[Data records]
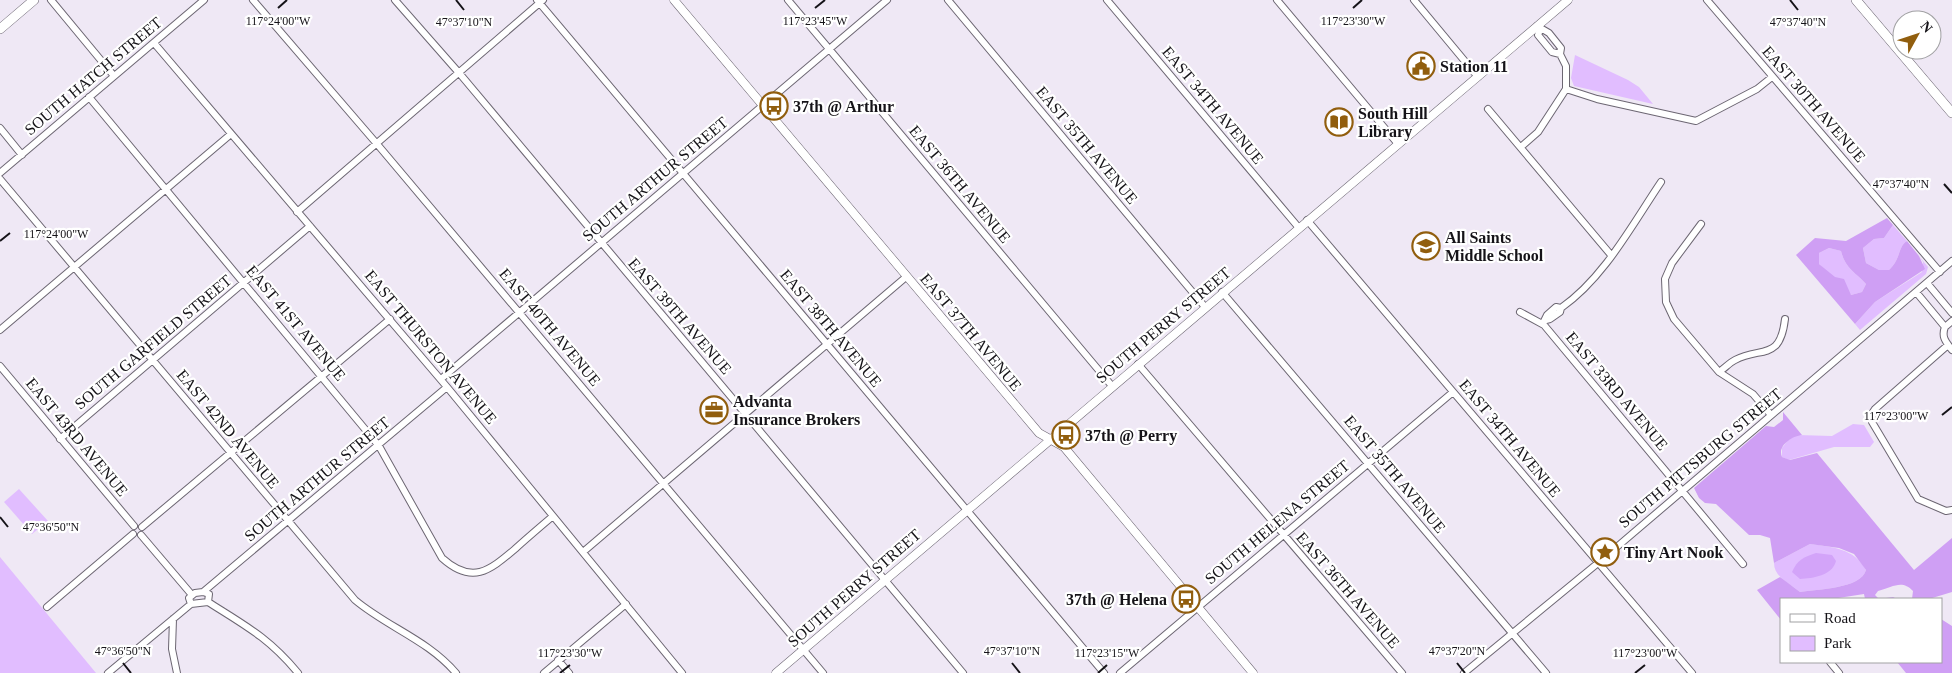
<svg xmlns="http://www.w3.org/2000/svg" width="1952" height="673" viewBox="0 0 1952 673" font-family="'Times New Roman',serif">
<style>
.green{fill:#e1bdff}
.forest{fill:#cf9ff4;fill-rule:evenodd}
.water{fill:#d3a4f9}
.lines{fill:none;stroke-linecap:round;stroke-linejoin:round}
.minor-casing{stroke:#6c6672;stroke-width:8}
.tertiary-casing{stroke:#6c6672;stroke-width:9}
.secondary-casing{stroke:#6c6672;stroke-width:10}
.minor{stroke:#fff;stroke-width:6}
.tertiary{stroke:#fff;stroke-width:8}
.secondary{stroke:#fff;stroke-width:9}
.ticks{fill:none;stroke:#151318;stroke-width:2}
.labels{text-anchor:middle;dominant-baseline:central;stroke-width:4.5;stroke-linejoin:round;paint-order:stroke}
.poi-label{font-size:16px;font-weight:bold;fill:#151318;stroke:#fff;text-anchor:start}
.street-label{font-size:16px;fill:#151318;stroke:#fff}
.ticks-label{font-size:12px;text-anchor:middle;fill:#151318;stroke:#fff;stroke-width:4.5;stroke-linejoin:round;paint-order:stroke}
</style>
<rect width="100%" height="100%" fill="#efe8f5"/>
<path class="green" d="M1575,55L1628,80L1639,87L1653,104L1574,86L1571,78Z
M1893,225L1907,241C1898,246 1901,259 1889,270H1879L1866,263L1863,248L1874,239L1884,238Z
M1829,248L1841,251C1845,268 1855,272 1866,284L1862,292L1851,295L1819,264V253Z
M1919,256L1928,267L1926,274L1860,330L1855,324L1875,302L1922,272L1923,262Z
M1853,424L1864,425L1874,442L1870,447H1834L1789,460L1782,457V448L1788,440L1797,435L1832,436Z
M19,489L48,521L32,534L4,502Z
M1810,544C1832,547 1854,548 1866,570C1861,589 1817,589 1800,592C1790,584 1774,577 1774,563Z
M0,557L96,673H0Z"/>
<path class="forest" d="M1887,218L1893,225L1884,238L1874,239L1863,248L1866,263L1879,270H1889C1901,259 1898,246 1907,241L1919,256L1925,269L1875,302L1855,324L1796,255L1815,238L1846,241ZM1829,248L1841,251C1845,268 1855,272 1866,284L1862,292L1851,295L1844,279L1835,277L1819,264V253Z
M1783,412L1802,435C1792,436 1777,446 1782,457L1790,460L1817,453L1914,570L1952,538V592L1929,599H1912L1913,591C1902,579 1893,587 1878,591L1875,595L1879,599L1893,597L1897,599H1865L1864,594L1832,599H1781V620L1757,590L1780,577L1800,592C1817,589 1861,589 1866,570L1854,554L1839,548L1810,544L1774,563L1770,538L1760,535H1749L1716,504L1705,503L1699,498L1694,488L1766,426L1774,427L1783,420Z
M1941,619L1952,626V673H1906L1897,662H1941Z"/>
<path class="water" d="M1816,553L1832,555L1836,561C1832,576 1813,578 1800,579L1792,572C1797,560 1804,557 1816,553Z"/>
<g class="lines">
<g class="minor-casing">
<path id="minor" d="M51,0L114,76
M253,0L377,144L823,673
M395,0L460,74L963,673
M537,0L1104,673
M788,0L1112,386
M948,0L1205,307
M1107,0L1299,228
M1277,0L1398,144
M1414,0L1478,77
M1707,0L1940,272
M1540,30L1538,35L1552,52L1560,54
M154,43L447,387L682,673
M1566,89L1597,99L1696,121L1757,89L1772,77
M89,97L379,446L442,558C472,585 489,571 515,549C527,538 540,527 553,516
M1488,109L1611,255
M0,128L22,155
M1522,146L1538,132L1566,89V66L1560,54L1561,48L1549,33L1537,26
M0,173L204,0
M0,179L355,600C387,627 428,640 456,673
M297,212L543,0
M1307,220L1692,673
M1701,224L1672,263L1665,279L1666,302L1674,319L1719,372L1753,394L1771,415
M1927,283L1952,313
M1222,292L1546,673
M1916,292L1945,327C1941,337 1946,342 1952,350
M1520,312L1544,325L1743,564
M1546,320L1550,319L1560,312L1561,308C1604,278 1632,225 1661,182
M1544,321L1547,315L1556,307L1561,308
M1945,327L1952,321
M0,330L231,134
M1948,345L1875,409L1871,415L1872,422L1918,499L1946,511L1952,510
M1138,364L1402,673
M0,366L134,526
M1719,372C1724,369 1729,363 1735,360C1761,346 1780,362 1785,319
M441,379L887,0
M60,439L310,226
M142,527L390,319
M141,535L192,595
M583,552L906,277
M203,592L447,387
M203,592L209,594L208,602L191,604L189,598L195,593Z
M208,602C246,626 269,638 298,673
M47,607L133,534
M173,619L172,649L177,673
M558,660L569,673
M1830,662L1839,673
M108,673L191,604
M544,673L626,604
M1120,673L1453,392
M1464,673L1598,563L1952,261"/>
</g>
<g class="tertiary-casing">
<path id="tertiary" d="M674,0L1039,433L1064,447L1253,673
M776,673L1568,0"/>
</g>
<g class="secondary-casing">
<path id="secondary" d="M1856,0L1952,113
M0,29L34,0"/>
</g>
<use href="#minor" class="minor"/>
<use href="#tertiary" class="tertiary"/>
<use href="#secondary" class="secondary"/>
</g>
<path class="ticks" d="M456,0L464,10M1790,0L1798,10M278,8L287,0M815,8L825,0M1353,8L1362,0M1944,184L1952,193M0,241L10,233M1942,415L1952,407M0,517L8,527M123,663L131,673M1012,663L1020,673M1457,663L1465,673M560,673L570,665M1098,673L1107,665M1635,673L1645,665"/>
<defs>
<g id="civic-ring" transform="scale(1.4375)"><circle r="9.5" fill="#fff" stroke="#915e0e" stroke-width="1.5"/><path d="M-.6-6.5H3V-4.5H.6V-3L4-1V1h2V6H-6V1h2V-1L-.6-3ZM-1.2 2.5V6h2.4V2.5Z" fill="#915e0e"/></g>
<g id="bus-ring" transform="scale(1.4375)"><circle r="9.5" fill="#fff" stroke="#915e0e" stroke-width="1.5"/><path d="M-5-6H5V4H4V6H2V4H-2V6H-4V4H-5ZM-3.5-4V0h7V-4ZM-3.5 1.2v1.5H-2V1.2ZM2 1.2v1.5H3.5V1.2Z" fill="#915e0e"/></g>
<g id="library-ring" transform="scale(1.4375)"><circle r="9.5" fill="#fff" stroke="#915e0e" stroke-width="1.5"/><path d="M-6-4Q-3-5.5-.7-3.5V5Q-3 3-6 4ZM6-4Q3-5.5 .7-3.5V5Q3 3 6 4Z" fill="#915e0e"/></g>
<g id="school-ring" transform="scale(1.4375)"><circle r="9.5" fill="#fff" stroke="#915e0e" stroke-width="1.5"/><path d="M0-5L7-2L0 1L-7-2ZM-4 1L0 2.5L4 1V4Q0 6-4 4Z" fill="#915e0e"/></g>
<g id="office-ring" transform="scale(1.4375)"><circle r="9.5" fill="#fff" stroke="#915e0e" stroke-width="1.5"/><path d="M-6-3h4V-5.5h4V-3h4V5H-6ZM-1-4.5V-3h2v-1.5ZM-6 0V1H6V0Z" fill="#915e0e"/></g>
<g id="sight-ring" transform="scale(1.4375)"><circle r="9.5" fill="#fff" stroke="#915e0e" stroke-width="1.5"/><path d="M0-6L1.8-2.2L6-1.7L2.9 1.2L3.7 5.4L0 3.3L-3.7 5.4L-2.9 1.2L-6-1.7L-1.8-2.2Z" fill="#915e0e"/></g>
</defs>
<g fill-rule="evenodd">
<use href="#civic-ring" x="1421" y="66"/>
<use href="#bus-ring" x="774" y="106"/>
<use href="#library-ring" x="1339" y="122"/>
<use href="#school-ring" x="1426" y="246"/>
<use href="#office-ring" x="714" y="410"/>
<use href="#bus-ring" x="1066" y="435"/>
<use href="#sight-ring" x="1605" y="552"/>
<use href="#bus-ring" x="1186" y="599"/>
</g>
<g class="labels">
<g class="poi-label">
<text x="1440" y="66">Station 11</text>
<text x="793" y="106">37th @ Arthur</text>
<text x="1358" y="113">South Hill<tspan x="1358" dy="18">Library</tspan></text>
<text x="1445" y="237">All Saints<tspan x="1445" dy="18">Middle School</tspan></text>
<text x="733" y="401">Advanta<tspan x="733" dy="18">Insurance Brokers</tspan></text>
<text x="1085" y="435">37th @ Perry</text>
<text x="1624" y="552">Tiny Art Nook</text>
<text x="1167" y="599" text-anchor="end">37th @ Helena</text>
</g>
<g class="street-label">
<text transform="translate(93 76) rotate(-40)">SOUTH HATCH STREET</text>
<text transform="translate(1814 104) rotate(49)">EAST 30TH AVENUE</text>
<text transform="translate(1213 105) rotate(50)">EAST 34TH AVENUE</text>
<text transform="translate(1087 145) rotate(50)">EAST 35TH AVENUE</text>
<text transform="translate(655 179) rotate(-40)">SOUTH ARTHUR STREET</text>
<text transform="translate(960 184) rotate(50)">EAST 36TH AVENUE</text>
<text transform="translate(680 316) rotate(49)">EAST 39TH AVENUE</text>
<text transform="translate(296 323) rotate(50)">EAST 41ST AVENUE</text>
<text transform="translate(1163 325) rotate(-40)">SOUTH PERRY STREET</text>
<text transform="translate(550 327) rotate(50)">EAST 40TH AVENUE</text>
<text transform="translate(831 328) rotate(50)">EAST 38TH AVENUE</text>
<text transform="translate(971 332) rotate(50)">EAST 37TH AVENUE</text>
<text transform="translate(153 342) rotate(-40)">SOUTH GARFIELD STREET</text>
<text transform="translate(431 347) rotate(50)">EAST THURSTON AVENUE</text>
<text transform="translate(1617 391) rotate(50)">EAST 33RD AVENUE</text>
<text transform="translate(228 429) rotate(50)">EAST 42ND AVENUE</text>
<text transform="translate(77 437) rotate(50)">EAST 43RD AVENUE</text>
<text transform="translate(1510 438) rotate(50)">EAST 34TH AVENUE</text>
<text transform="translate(1700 458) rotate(-40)">SOUTH PITTSBURG STREET</text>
<text transform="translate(1395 474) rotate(50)">EAST 35TH AVENUE</text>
<text transform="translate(317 479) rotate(-40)">SOUTH ARTHUR STREET</text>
<text transform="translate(1277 522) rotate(-40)">SOUTH HELENA STREET</text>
<text transform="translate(854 588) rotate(-41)">SOUTH PERRY STREET</text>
<text transform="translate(1348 590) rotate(49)">EAST 36TH AVENUE</text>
</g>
</g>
<g class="ticks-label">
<text x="278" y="25">117°24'00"W</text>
<text x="1353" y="25">117°23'30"W</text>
<text x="815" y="25">117°23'45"W</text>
<text x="464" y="26">47°37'10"N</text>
<text x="1798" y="26">47°37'40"N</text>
<text x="1901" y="188">47°37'40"N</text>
<text x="56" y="238">117°24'00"W</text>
<text x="1896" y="420">117°23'00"W</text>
<text x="51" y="531">47°36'50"N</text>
<text x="123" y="655">47°36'50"N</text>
<text x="1012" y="655">47°37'10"N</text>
<text x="1457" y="655">47°37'20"N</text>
<text x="570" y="657">117°23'30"W</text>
<text x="1107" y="657">117°23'15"W</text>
<text x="1645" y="657">117°23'00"W</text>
</g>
<rect x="1780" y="598" width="162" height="65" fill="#ffffff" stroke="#a1a1a3"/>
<rect x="1790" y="614" width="25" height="8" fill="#ffffff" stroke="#a1a1a3"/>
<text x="1824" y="623" font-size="15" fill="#151318">Road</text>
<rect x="1790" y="636" width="25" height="15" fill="#e1bdff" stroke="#a1a1a3"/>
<text x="1824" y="648" font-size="15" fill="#151318">Park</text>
<g transform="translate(1917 35) rotate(50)"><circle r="24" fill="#ffffff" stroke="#a1a1a3"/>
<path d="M0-4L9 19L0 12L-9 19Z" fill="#915e0e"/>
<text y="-8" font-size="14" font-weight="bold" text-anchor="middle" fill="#151318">N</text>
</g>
</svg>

What the exercise asks:
Filter the records down to the lines that contain the string "rule", and copy those lines.

Result for this exercise:
.forest{fill:#cf9ff4;fill-rule:evenodd}
<g fill-rule="evenodd">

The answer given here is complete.